[Start of section]
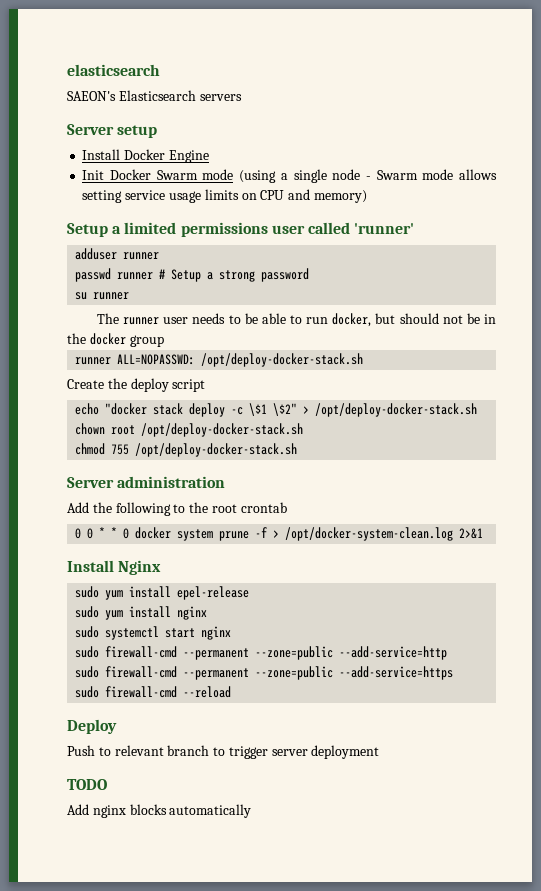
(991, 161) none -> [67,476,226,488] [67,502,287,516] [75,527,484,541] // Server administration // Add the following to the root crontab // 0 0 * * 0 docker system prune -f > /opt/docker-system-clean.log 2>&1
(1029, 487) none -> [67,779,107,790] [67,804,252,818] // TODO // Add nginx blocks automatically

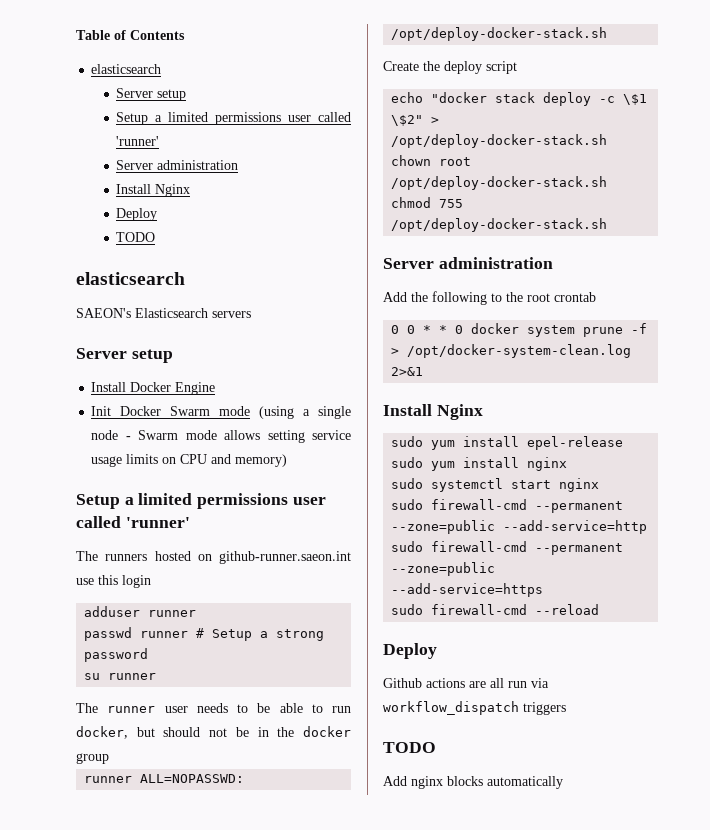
(67, 70) none -> [76,30,185,40] [91,64,162,74] [116,88,187,101] [116,112,351,125] [116,136,160,146] [116,160,239,170] [116,184,191,197] [116,208,158,221] [116,232,156,242] Table of Contents // elasticsearch // Server setup // Setup a limited permissions user called 'runner' // Server administration // Install Nginx // Deploy // TODO //
(415, 228) none -> [76,551,351,564] [76,575,151,588] // The runners hosted on github-runner.saeon.int use this login
[67,745,380,759] Push to relevant branch to trigger server deployment -> [383,678,549,688] [383,701,566,715] Github actions are all run via workflow_dispatch triggers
[End of section]
Make an exact copy of every entry above, but keep the pictures out of it.

EXERCISE OUTPUT =
(991, 161) none -> [67,476,226,488] [67,502,287,516] [75,527,484,541] // Server administration // Add the following to the root crontab // 0 0 * * 0 docker system prune -f > /opt/docker-system-clean.log 2>&1
(1029, 487) none -> [67,779,107,790] [67,804,252,818] // TODO // Add nginx blocks automatically

(67, 70) none -> [76,30,185,40] [91,64,162,74] [116,88,187,101] [116,112,351,125] [116,136,160,146] [116,160,239,170] [116,184,191,197] [116,208,158,221] [116,232,156,242] Table of Contents // elasticsearch // Server setup // Setup a limited permissions user called 'runner' // Server administration // Install Nginx // Deploy // TODO //
(415, 228) none -> [76,551,351,564] [76,575,151,588] // The runners hosted on github-runner.saeon.int use this login
[67,745,380,759] Push to relevant branch to trigger server deployment -> [383,678,549,688] [383,701,566,715] Github actions are all run via workflow_dispatch triggers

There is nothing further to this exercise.